By David Ignatius
WASHINGTON – Think of Susan Rice as the president’s assertive kid sister. Where he’s cool and deferential, she’s boisterous and sometimes abrasive. Where he avoids public confrontation, she often relishes it. They have different styles, but make no mistake: What Rice says out loud is often what Obama is thinking privately.
In appointing Rice to become national security adviser in place of Tom Donilon, Obama is trading a reliable gray sedan for a flashier but more temperamental sports car. He’s replacing a man who dislikes taking risks, and has generally been good at avoiding them, with one of the more adventurous people in government.

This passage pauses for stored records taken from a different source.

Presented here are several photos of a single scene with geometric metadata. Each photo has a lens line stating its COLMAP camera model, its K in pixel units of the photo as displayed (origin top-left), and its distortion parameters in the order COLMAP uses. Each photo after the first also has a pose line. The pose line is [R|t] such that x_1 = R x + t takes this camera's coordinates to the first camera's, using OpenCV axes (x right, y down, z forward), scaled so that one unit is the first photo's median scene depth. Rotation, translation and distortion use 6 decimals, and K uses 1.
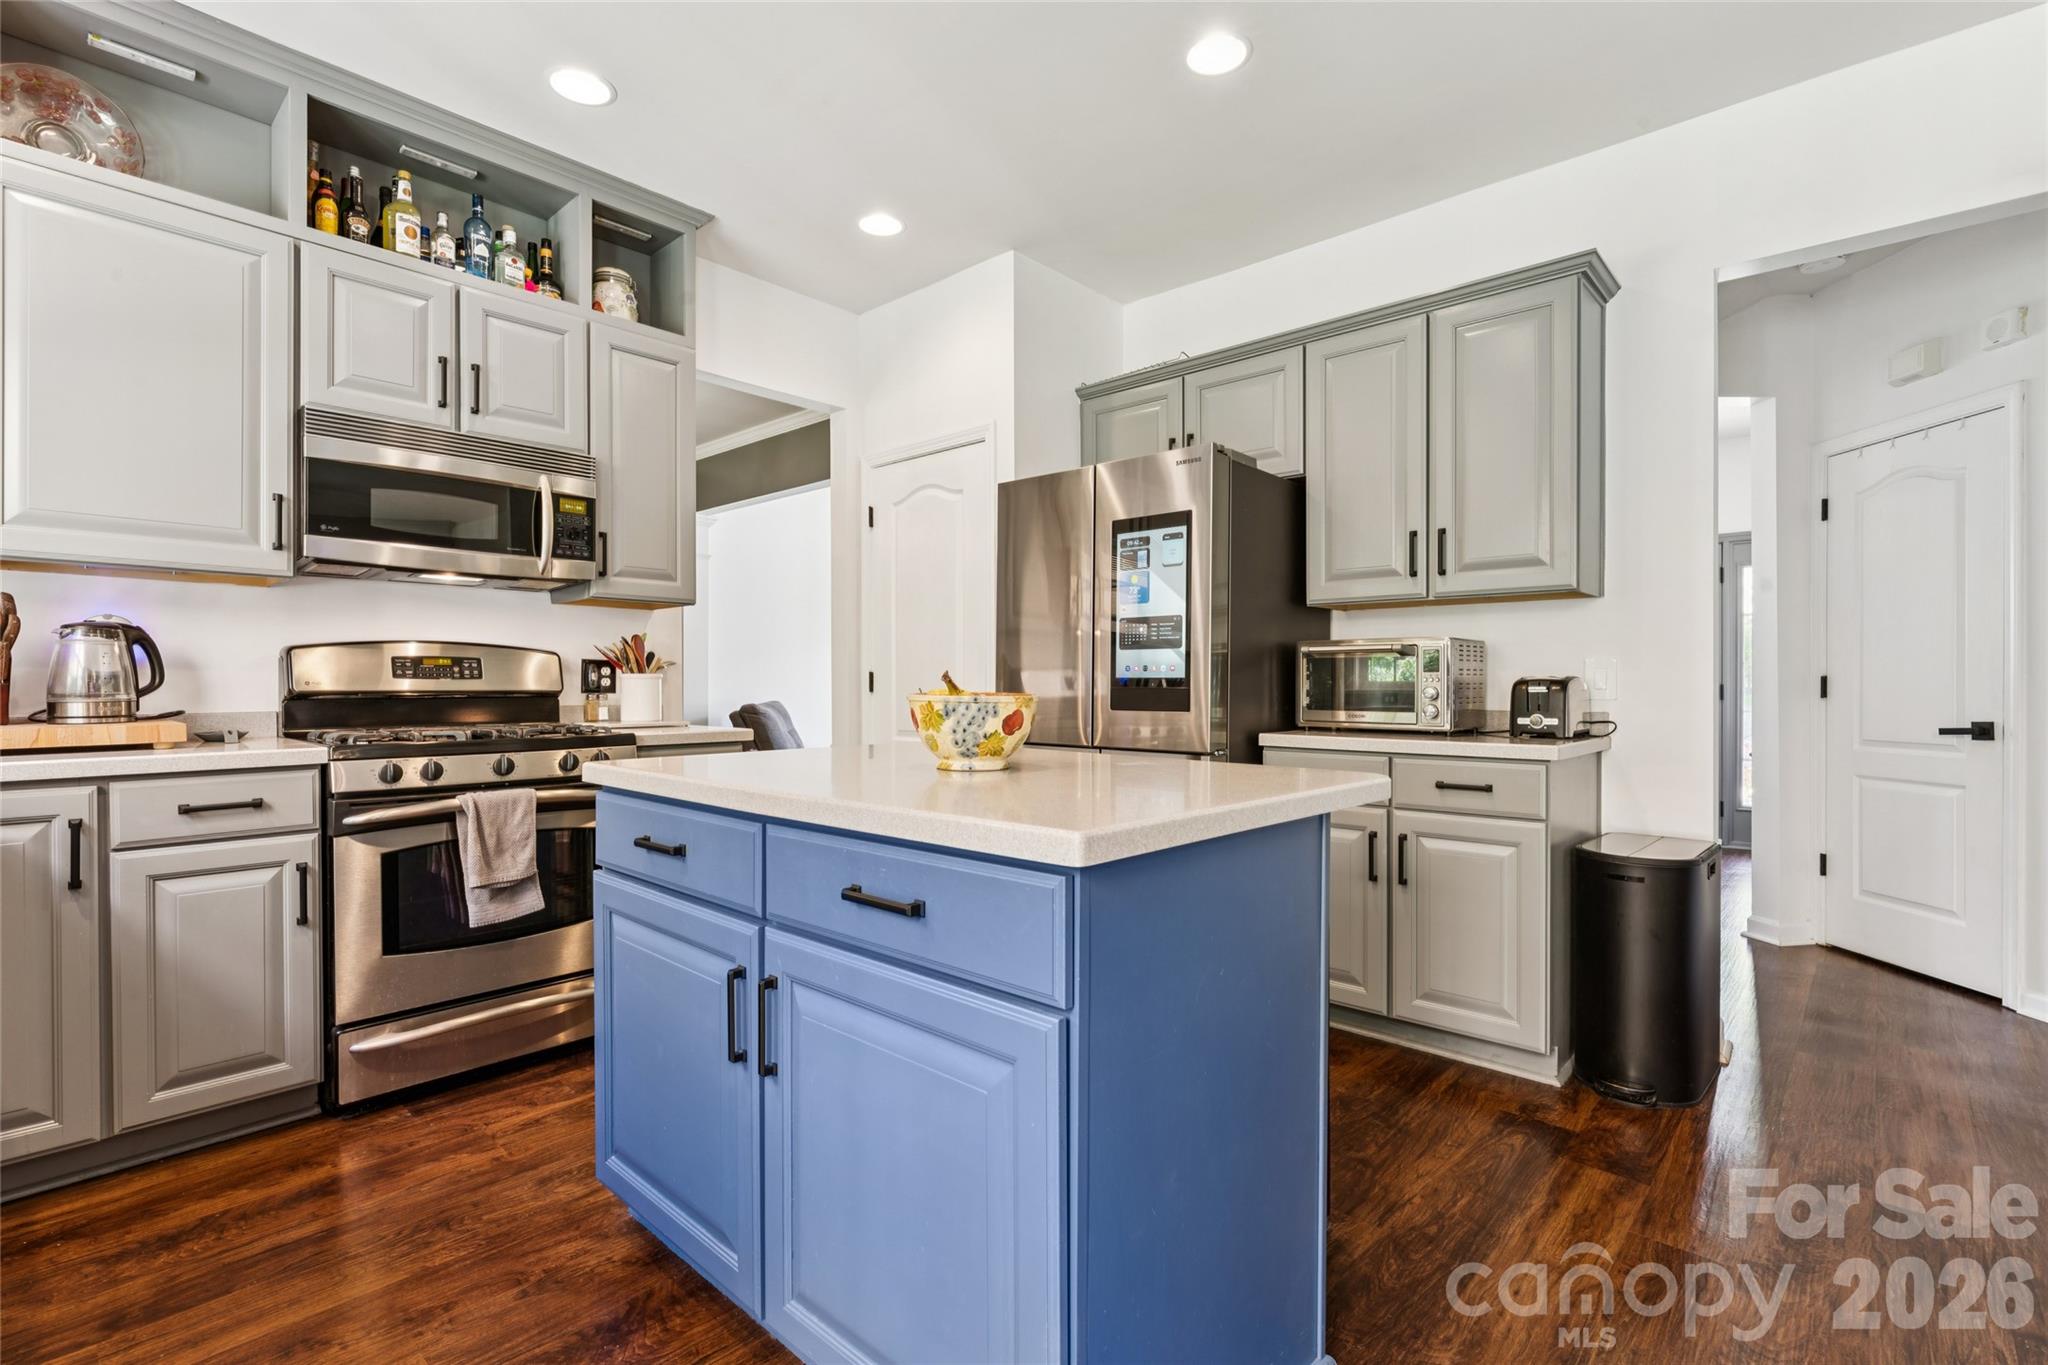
lens RADIAL K [[942.0, 0, 1004.2], [0, 942.0, 679.3], [0, 0, 1]] dist [-0.002584, -0.000299]
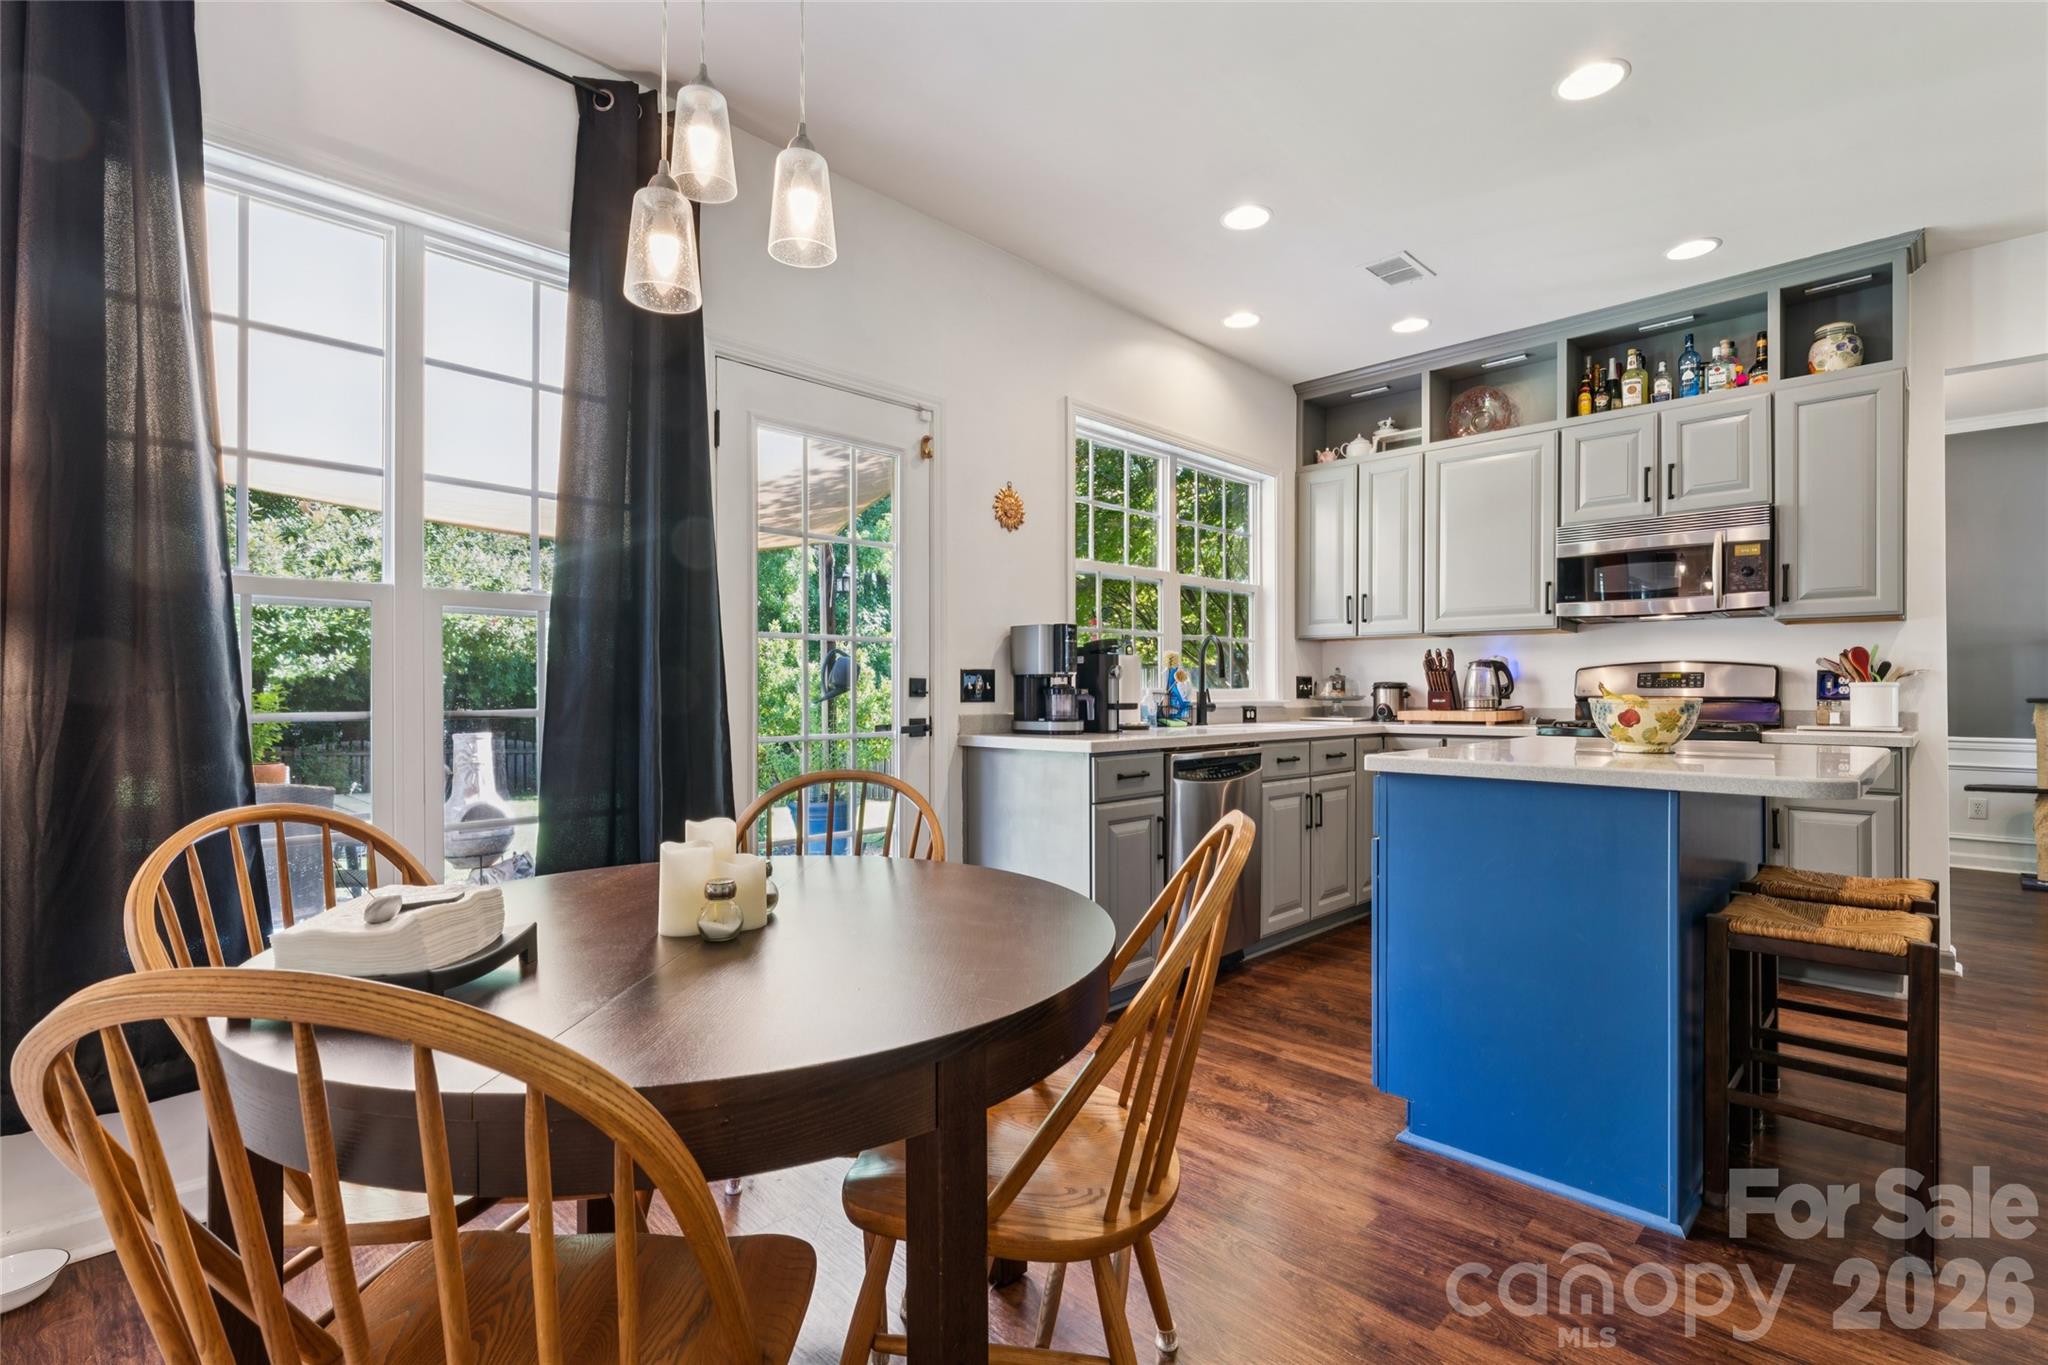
lens RADIAL K [[942.0, 0, 1016.3], [0, 942.0, 689.9], [0, 0, 1]] dist [-0.002584, -0.000299]
pose [[-0.039760, -0.003133, -0.999204, 0.896004], [0.003032, 0.999990, -0.003256, 0.004549], [0.999205, -0.003159, -0.039750, 0.076364]]
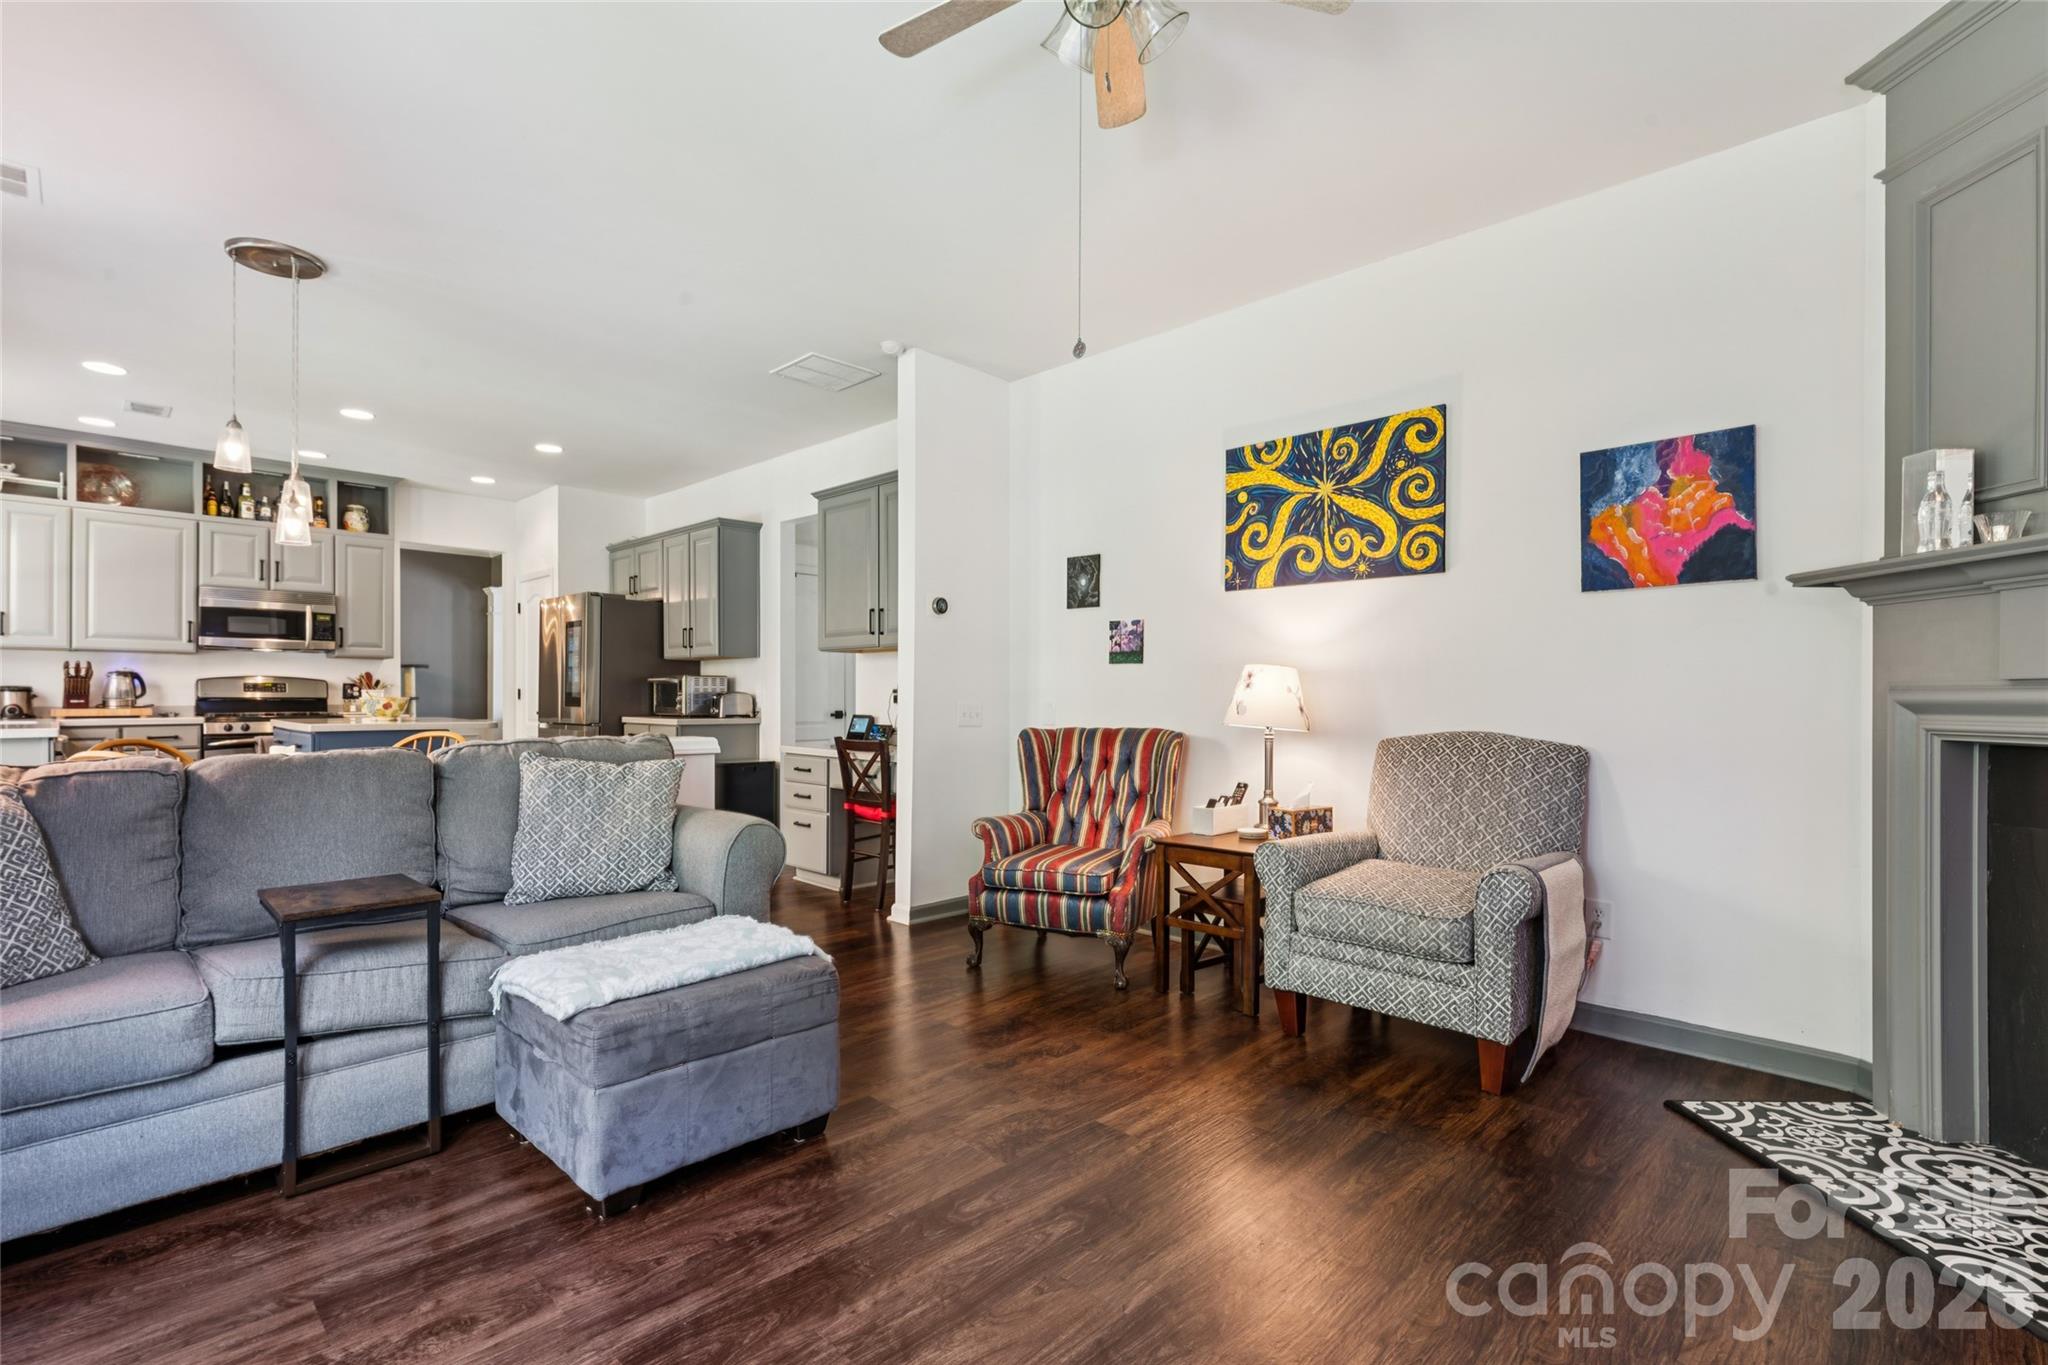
lens RADIAL K [[942.0, 0, 1030.7], [0, 942.0, 692.3], [0, 0, 1]] dist [-0.002584, -0.000299]
pose [[0.999810, 0.000847, -0.019456, 1.432589], [-0.000822, 0.999999, 0.001316, -0.004978], [0.019457, -0.001300, 0.999810, -1.387291]]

And then there’s Benghazi: Obama is swapping a man who generally avoided the Sunday talk shows for someone who nearly committed career suicide for delivering the famous Benghazi talking points (for which she was otherwise blameless). Enough, already, about Benghazi.
For an Obama administration that is struggling to find its voice in the second term, Rice’s elevation should be helpful.
But the Rice nomination brings some obvious risks: She is not a quiet inside player in the tradition of Brent Scowcroft, who was Donilon’s role model as national security adviser. She’s more in the tradition of extroverted policy intellectuals such as Zbigniew Brzezinski and Henry Kissinger, who used the media press and other channels to shape events.
It will be interesting to see how Rice shares the foreign-policy platform with Secretary of State John Kerry.
Obama’s personal relationship with Rice will allow her to speak with special authority when she’s dealing with foreign leaders. But it could undercut Kerry, who’s otherwise off to a strong start.
Rice will have trouble matching Donilon’s success as a process manager. Critics argue that Donilon has been overly organized and top-down, but he has run a smooth interagency process: paperwork is delivered on time to the Oval Office; decisions are made and implemented (or fuzzed because the president wants it that way).
Donilon has been a firm and sometimes controlling presence, and he’s known as a hard taskmaster. But he gets the job done, in a way that Cabinet officials generally feel is fair. This won’t be easy for Rice to replicate.
Rice’s biggest challenge is to help Obama project a more strategic view of foreign policy. Donilon took on the big issue of rebalancing U.S. diplomatic and military power toward Asia – culminating in this weekend’s summit between Obama and China’s President Xi Jinping. But beyond the pivot to Asia, policymaking during the Donilon years sometimes seemed reactive.
Rice has star power. She is smart, funny, profane and passionate. She can also be her own worst enemy – using sharp words or elbows when a softer touch would work better. In that sense, she and Obama are well-matched: The cool and cautious chief executive may benefit from a more hot-tempered national security adviser, and vice versa.